When enrollment increases led to a growing demand for college student housing, many campuses weren't prepared (McClure et al., 2017).
The number of students enrolled in higher education is anticipated to reach 594 million by 2040. (Calderon, 2018). In East Asia and the Pacific, enrollments will make up the largest percentage and total number.
The working class, which currently numbers around 4 billion people, is expected to grow to 5.3 billion people by 2030, or around two-thirds of the world's population, making it the largest socioeconomic group in the world (Kharas and Hamel, 2018).
As a result of the middle class' propensity to devote more of their wealth to education (Kharas, 2017), we may anticipate that higher education facilities will continue to expand, necessitating the need for additional housing.

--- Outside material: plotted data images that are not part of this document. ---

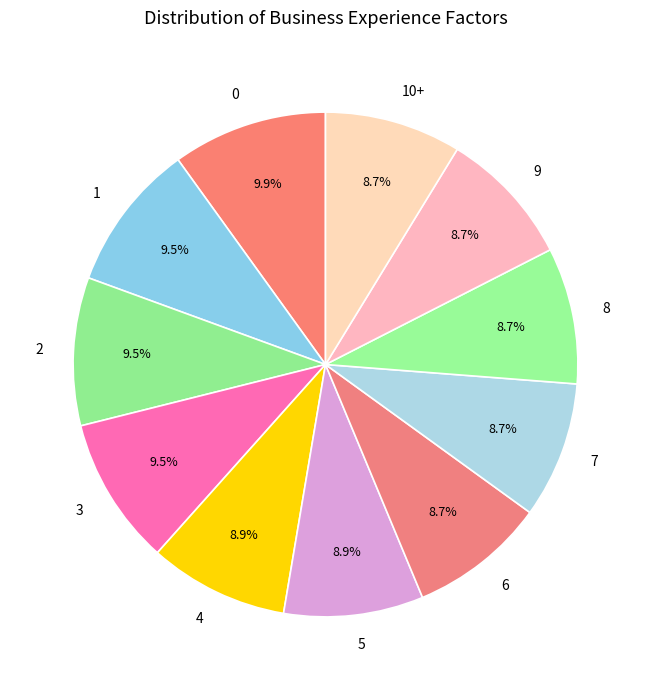

To the nearest percent, what is the difference between the 3 and 7 slice percentages?

1%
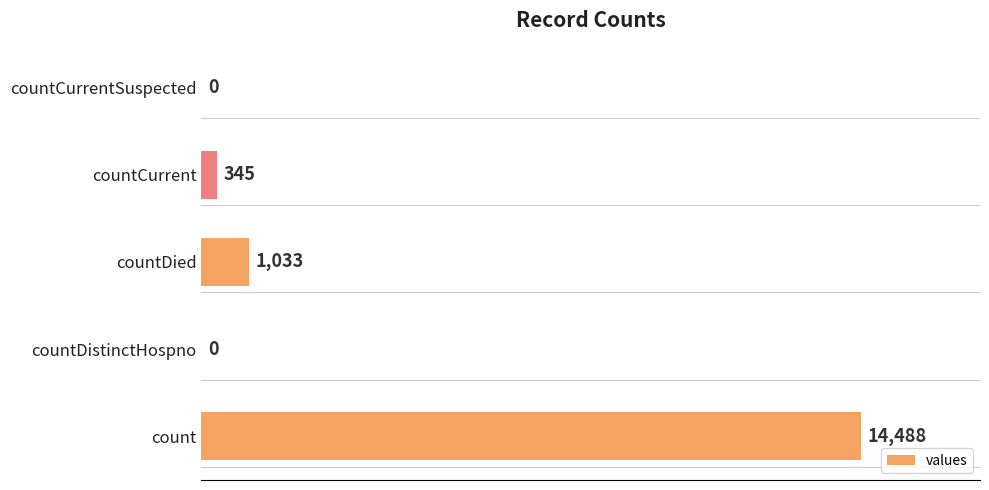

The value at countCurrent is 345. True or false?

True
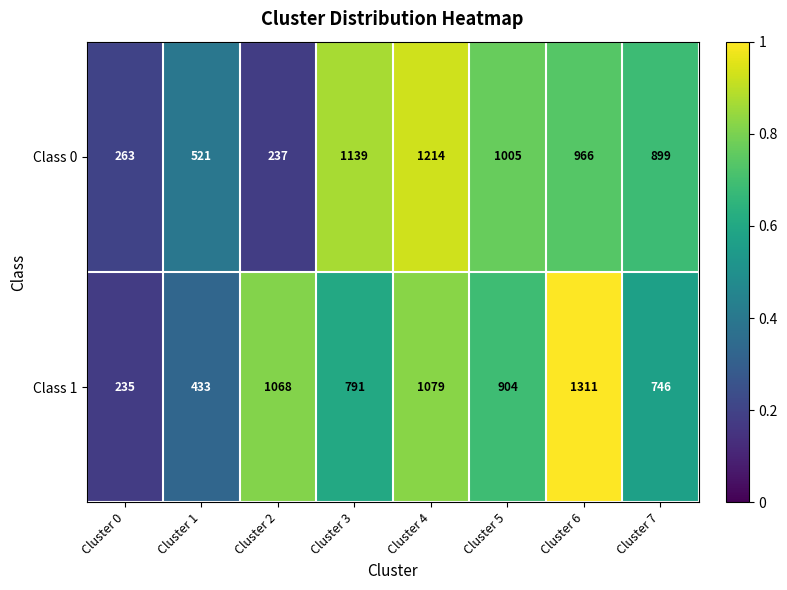

What is the total value across all series at Cluster 5?

1909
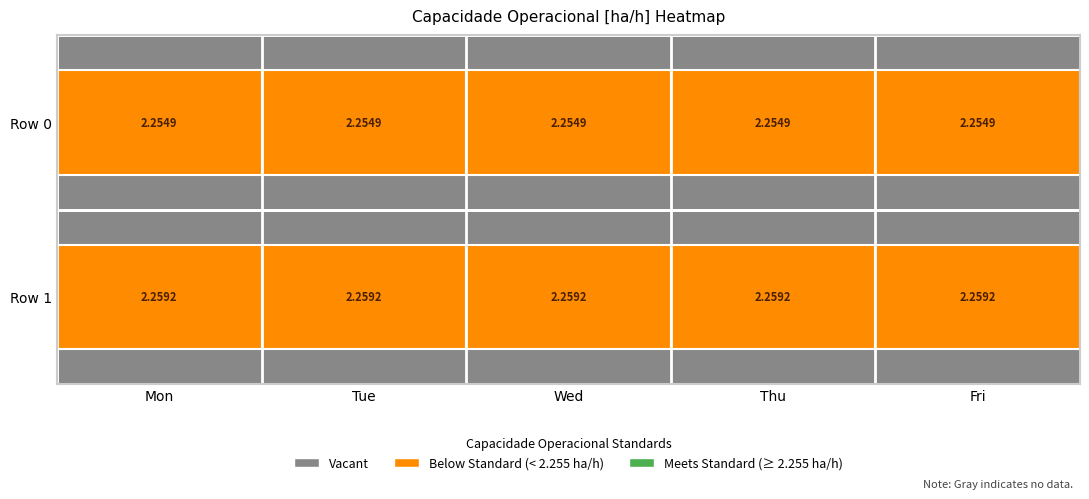

Rank the series at 1 from lowest to highest value.

Row 0, Row 1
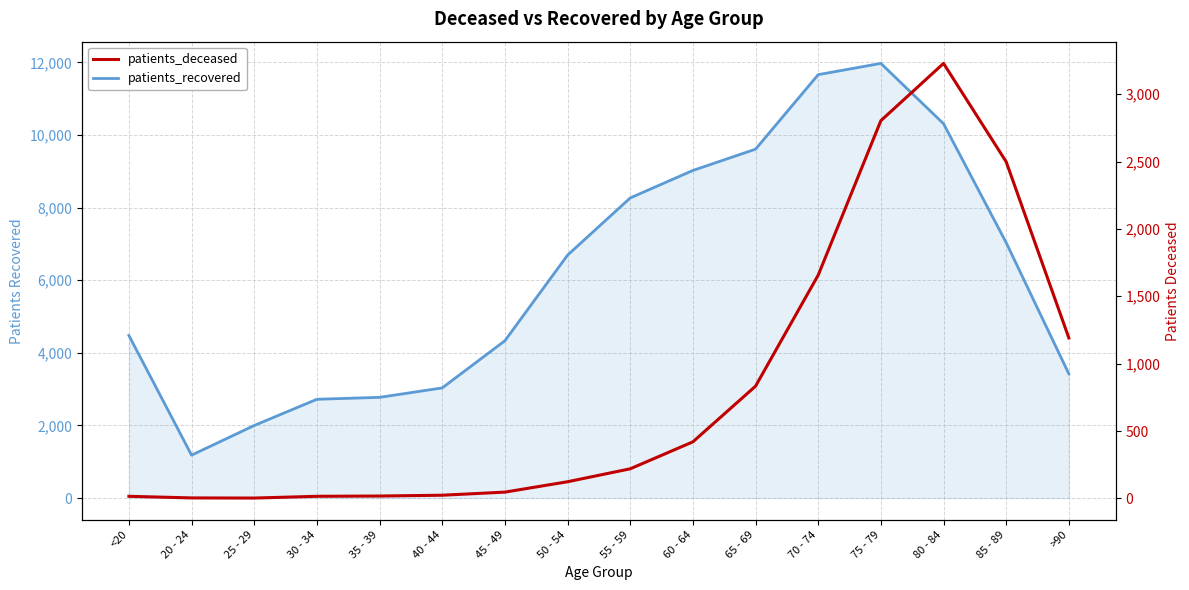

How many lines are shown in the chart?

2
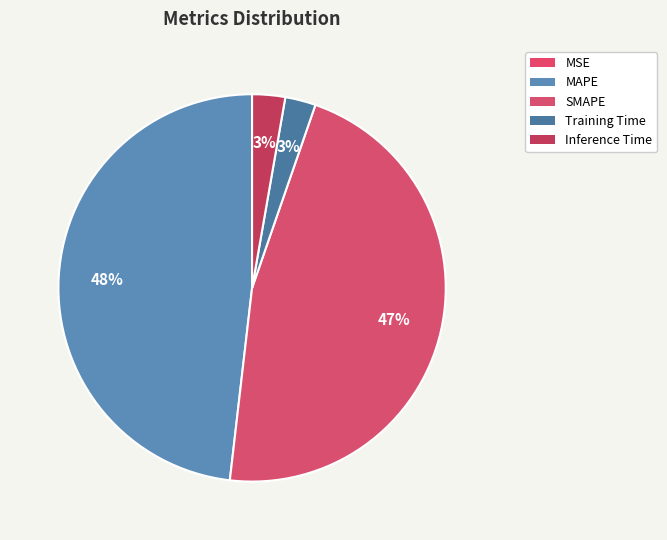

What portion of the pie excludes Inference Time?

97.3%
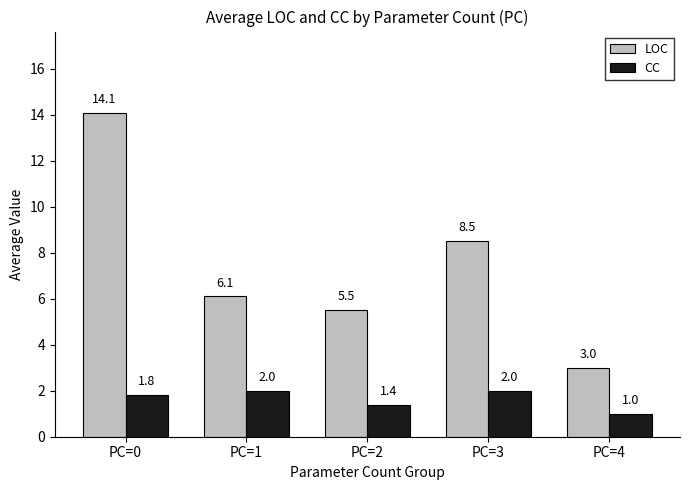

Reading right to left, what are all the values shown in this chart?

LOC: PC=4=3.0	PC=3=8.5	PC=2=5.5	PC=1=6.1	PC=0=14.1
CC: PC=4=1.0	PC=3=2.0	PC=2=1.4	PC=1=2.0	PC=0=1.8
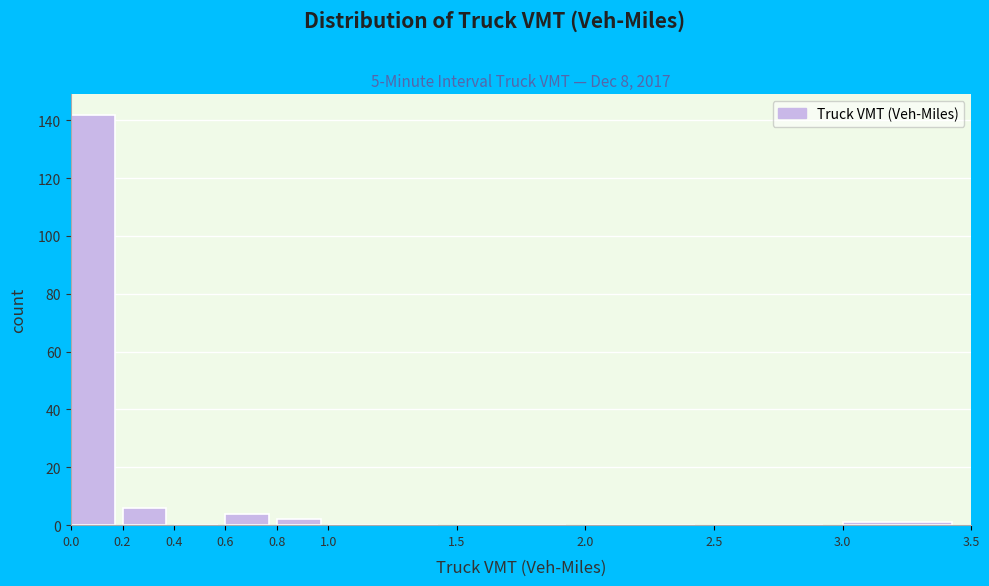

Reading left to right, transcribe this chart: for each bar, give the range it covers on the x-axis and its height. The values are not printed on the chart, so give them approximately, as read against the axis.

0.0 to 0.2: 142
0.2 to 0.4: 6
0.4 to 0.6: 0
0.6 to 0.8: 4
0.8 to 1.0: 2
1.0 to 1.5: 0
1.5 to 2.0: 0
2.0 to 2.5: 0
2.5 to 3.0: 0
3.0 to 3.5: under 2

Does Using Property Management System (PMS) Help Increase Occupancy Rate in Student Housing?
Every student housing property owner, investor, or property manager, should consider adopting property management software since it makes managing your mixed-use student housing facility more effective.
You're missing out on a lot of conveniences if you don't use a PMS. People spend more time at home when they have PMS.
Time savings is the main advantage of utilising a PMS. Lack of time is one of the main issues facing real estate investors and service providers.
With a student housing property management system like Booking Ninjas, you'll spend less time on administration, have more time to do chores that have been put off, and most significantly, have more time for yourself.
It is encouraging to see that the industry's leasing velocity is increasing again, as the pandemic's effects on rental activity were undoubtedly felt in the past 2 Aprils.
All things considered, the trend of student performance is reaccelerating, which suggests that demand is improving all around.
Demand tailwinds have also been boosted by the effect of students coming back to campus after a gap year or moving back close to universities with a more regular academic year.